You might choose to spray a layer of workable fixative on your painting to give it more tooth, which will help hold another layer of pastel, but remember that fixative will slightly darken the colors. (If used, I suggest Spectrafix, which is non-toxic and alters colors less.) It’s not necessary to fix your work if the paper you’re using is adequate to the task, such as Wallis paper. After all, if you’re going to match the values using the colors of nature, you should be able to carefully lay them down directly atop the complement and arrive at a color that’s only slightly grayed or dulled. Finger blending is not recommended, as it tends to result in colors that are somewhat dreary and grayed. Now is the time to return to your original color photograph so that you can add the colors of reality. Remember, however, that the photograph is not a goal, but an aid to you. Use it to recall the colors you saw when you recorded the scene, then let this new color take the painting into places the photograph cannot go. As you put down the latest colors beside or on top of the original ones, notice how they optically jump, dazzling your eye. This is the power of complements. When a bit of red shines beneath the green, it adds some sparkle and pizzazz. Orange under blue gives some zing. Purple below yellow makes it snap a little. This is the essence of optically blended color. The artist must choose the degree to which this is successful and pleasing, but should not disregard the potential of such color use. Experiment with this idea, adding colors of the same or similar values to your paintings. Think about how using broken color might make your paintings stronger, so that instead of falling back on the color habits you have developed you become more adventurous. Take a chance with color and see where it takes you.

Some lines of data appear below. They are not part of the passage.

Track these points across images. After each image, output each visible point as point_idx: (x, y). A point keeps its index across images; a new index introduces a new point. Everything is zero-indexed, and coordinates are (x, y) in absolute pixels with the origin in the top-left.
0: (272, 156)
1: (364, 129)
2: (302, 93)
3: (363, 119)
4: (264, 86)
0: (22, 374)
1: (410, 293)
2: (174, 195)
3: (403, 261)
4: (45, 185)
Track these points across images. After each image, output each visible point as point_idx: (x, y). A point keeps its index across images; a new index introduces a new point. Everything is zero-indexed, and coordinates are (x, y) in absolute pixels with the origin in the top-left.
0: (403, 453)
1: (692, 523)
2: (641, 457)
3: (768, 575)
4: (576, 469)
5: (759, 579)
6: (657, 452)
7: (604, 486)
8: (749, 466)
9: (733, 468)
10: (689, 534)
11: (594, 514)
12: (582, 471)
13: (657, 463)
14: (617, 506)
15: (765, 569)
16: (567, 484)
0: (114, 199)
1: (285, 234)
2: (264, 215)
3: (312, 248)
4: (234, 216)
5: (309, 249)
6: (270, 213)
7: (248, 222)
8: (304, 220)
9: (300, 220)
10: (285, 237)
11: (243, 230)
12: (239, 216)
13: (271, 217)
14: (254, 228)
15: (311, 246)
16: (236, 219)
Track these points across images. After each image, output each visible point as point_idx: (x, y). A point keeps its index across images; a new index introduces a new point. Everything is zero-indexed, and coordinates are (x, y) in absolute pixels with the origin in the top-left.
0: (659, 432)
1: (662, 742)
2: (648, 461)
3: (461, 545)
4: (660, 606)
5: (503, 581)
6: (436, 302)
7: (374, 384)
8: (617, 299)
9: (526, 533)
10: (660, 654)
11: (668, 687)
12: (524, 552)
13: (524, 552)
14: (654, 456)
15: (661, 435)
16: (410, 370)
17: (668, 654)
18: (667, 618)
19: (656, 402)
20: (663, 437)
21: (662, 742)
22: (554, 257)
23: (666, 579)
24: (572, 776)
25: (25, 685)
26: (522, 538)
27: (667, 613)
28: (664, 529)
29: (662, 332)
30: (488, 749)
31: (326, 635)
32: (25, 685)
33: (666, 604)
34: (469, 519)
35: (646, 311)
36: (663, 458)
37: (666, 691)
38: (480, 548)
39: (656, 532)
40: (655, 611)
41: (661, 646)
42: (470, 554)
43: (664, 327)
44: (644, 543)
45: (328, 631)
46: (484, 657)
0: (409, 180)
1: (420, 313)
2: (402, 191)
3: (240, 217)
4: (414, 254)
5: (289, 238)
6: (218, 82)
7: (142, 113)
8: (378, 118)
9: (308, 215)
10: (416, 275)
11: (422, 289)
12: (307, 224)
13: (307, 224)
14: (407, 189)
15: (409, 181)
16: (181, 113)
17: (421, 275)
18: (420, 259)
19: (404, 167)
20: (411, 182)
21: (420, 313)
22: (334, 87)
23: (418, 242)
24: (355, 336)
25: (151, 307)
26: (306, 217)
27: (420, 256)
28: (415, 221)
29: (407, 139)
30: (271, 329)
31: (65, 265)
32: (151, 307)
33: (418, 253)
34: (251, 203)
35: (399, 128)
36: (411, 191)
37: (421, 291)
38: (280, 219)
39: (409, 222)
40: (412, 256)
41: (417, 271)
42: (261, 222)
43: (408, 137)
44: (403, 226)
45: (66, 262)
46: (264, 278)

You might also choose to leave a portion of the complement painting untouched while covering a part with the natural colors. Divide your painting somewhere that logically leaves some of the underpainting showing so that you can see both lower and upper layers. Now make a painting the usual way, using the same photograph, without first layering the complementary colors. Notice the color choices you make and analyze whether the experiment has changed the way you think about and approach color.

Original photograph.
Painting color with value in mind is not a new idea. Most artists seem to intuitively come to understand value as they progress through their careers. However, using this series of exercises can help show you some new ideas about the use of color and challenge you to attempt new, visually exciting combinations. Put your experimental paintings alongside one another and compare results. Include the one that shows the complements below and the colors of nature directly on top, as well as paintings you did in the usual fashion before these experiments and subsequent to them. You may see that you’ve come to understand the values of the colors a bit more thoroughly, and you might also have found a way to utilize new colors of the same or similar values, but shifted toward the complements to enliven your color.